What the task requires
Would you transcribe each of the entries exactly, with nothing added or dropped?

Input data
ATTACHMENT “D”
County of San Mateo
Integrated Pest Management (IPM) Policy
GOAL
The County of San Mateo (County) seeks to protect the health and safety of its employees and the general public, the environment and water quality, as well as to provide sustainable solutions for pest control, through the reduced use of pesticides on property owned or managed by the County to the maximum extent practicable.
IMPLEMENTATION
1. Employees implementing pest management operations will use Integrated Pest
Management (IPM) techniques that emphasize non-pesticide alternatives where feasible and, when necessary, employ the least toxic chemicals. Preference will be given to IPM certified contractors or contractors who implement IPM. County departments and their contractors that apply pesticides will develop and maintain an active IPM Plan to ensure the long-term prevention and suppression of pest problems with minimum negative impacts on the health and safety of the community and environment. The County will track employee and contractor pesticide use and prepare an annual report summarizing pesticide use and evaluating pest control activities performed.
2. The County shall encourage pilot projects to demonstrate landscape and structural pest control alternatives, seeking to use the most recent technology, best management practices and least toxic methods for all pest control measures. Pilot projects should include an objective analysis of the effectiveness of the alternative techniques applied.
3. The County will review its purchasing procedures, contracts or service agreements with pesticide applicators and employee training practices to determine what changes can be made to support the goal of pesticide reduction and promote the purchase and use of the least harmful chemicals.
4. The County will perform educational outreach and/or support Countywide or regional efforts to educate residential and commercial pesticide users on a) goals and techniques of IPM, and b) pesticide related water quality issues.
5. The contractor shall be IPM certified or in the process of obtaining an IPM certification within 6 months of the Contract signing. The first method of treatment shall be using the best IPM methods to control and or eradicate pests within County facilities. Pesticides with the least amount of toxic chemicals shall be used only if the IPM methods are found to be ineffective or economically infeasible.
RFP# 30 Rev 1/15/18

Worked solution
ATTACHMENT “D”
County of San Mateo
Integrated Pest Management (IPM) Policy
GOAL
The County of San Mateo (County) seeks to protect the health and safety of its employees and the general public, the environment and water quality, as well as to provide sustainable solutions for pest control, through the reduced use of pesticides on property owned or managed by the County to the maximum extent practicable.
IMPLEMENTATION
1. Employees implementing pest management operations will use Integrated Pest
Management (IPM) techniques that emphasize non-pesticide alternatives where feasible and, when necessary, employ the least toxic chemicals. Preference will be given to IPM certified contractors or contractors who implement IPM. County departments and their contractors that apply pesticides will develop and maintain an active IPM Plan to ensure the long-term prevention and suppression of pest problems with minimum negative impacts on the health and safety of the community and environment. The County will track employee and contractor pesticide use and prepare an annual report summarizing pesticide use and evaluating pest control activities performed.
2. The County shall encourage pilot projects to demonstrate landscape and structural pest control alternatives, seeking to use the most recent technology, best management practices and least toxic methods for all pest control measures. Pilot projects should include an objective analysis of the effectiveness of the alternative techniques applied.
3. The County will review its purchasing procedures, contracts or service agreements with pesticide applicators and employee training practices to determine what changes can be made to support the goal of pesticide reduction and promote the purchase and use of the least harmful chemicals.
4. The County will perform educational outreach and/or support Countywide or regional efforts to educate residential and commercial pesticide users on a) goals and techniques of IPM, and b) pesticide related water quality issues.
5. The contractor shall be IPM certified or in the process of obtaining an IPM certification within 6 months of the Contract signing. The first method of treatment shall be using the best IPM methods to control and or eradicate pests within County facilities. Pesticides with the least amount of toxic chemicals shall be used only if the IPM methods are found to be ineffective or economically infeasible.
RFP# 30 Rev 1/15/18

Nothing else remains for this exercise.